Hi all, i have an application that have to return emails to user his email client, but on some cases i have to pass around 1000 emails...

I'm using mailto on href, something like this:

mailto:[email protected][email protected],[email protected],anotherone@dfsf...

Why am I returning to his email client instead using PHP mail() function?
Because the user sender email depends on witch computer he is logged, and he needs to archive thoose emails...

The problem: Some browsers, if the email list is bigger than X, it won't send to his preferred email client...

Can anybody help me on this?

Thanks in advance

+6  A: 

You could output the full BCC list and ask the user to copy-paste it in. But maybe you should just rethink your entire strategy if you want to pass thousands of e-mail addresses to a user.

Matchu
i've made a button that generates all emails and copy them to user's clipboard. ;) thanks
CuSS
A: 

Passing a user thousands of email addresses is very unusual.

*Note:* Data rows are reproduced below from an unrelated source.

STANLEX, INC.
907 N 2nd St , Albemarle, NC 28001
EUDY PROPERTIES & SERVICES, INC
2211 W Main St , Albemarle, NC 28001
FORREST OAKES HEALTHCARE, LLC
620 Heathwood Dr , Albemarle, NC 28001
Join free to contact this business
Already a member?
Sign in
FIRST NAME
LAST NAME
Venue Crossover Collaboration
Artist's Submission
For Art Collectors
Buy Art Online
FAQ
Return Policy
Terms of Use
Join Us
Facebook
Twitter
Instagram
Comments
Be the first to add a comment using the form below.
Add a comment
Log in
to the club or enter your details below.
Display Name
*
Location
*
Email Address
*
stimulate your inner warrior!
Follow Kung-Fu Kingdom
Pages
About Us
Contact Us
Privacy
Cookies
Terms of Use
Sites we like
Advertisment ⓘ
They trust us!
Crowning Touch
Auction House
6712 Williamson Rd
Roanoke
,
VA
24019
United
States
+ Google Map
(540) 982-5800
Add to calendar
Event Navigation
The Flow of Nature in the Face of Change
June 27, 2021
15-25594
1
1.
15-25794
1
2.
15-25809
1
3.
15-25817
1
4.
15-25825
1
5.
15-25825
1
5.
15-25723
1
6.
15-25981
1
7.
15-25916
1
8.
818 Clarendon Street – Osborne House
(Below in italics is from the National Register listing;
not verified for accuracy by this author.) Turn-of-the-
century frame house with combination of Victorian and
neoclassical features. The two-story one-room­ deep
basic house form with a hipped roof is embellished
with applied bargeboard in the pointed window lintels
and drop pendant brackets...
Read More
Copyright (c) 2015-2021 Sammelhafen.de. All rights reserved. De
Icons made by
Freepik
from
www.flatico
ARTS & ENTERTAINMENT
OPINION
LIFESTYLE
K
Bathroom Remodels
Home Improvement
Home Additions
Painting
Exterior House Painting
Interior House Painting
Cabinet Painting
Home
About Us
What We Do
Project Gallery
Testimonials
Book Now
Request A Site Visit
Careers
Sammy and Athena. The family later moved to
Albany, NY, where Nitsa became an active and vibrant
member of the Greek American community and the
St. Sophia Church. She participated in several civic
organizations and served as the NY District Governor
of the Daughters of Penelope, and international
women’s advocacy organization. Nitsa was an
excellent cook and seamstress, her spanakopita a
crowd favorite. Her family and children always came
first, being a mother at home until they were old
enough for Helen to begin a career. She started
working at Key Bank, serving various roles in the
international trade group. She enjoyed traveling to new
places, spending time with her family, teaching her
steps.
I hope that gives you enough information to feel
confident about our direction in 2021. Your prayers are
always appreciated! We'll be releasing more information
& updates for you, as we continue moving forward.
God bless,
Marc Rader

Generally, a more typical application would use PHP mail() on the server side, and then allow browsing the archives of whatever notifications have been sent out. The mail stays on and is sent from the web server, but allows the user to see what's gone out in the past.

On the minus side, that's a good bit more code, but probably the only way to fix the problem you're having; mailto: wasn't meant for large volume.

Dean J
read "Why am I returning to his email client instead using PHP mail() function?"
CuSS
You can figure out which computer they're sitting at in other ways; look up "php get client hostname" for example. The emails are still archived, on the server, where they can get to them later.
Dean J
+1  A: 

That's because the length of a GET request (and such a link is a GET request) has a maximum. On some browsers it might only be 2083 characters. So any email address behind that limit will not be send to the client email program. And thousand of email adresses will break the limit.

Kau-Boy
+1  A: 

For anything other than a simple mailto:address with no parameters, mailto: URLs are massively unreliable and should be avoided. URL-length issues are only the beginning.

on some cases i have to pass around 1000 emails...

Even if a mailer could cope with getting the URL, a user's residential ISP is unlikely even to allow them to send that.

Give up. Send the mails yourself from PHP. Send a copy to the user for the archival purposes.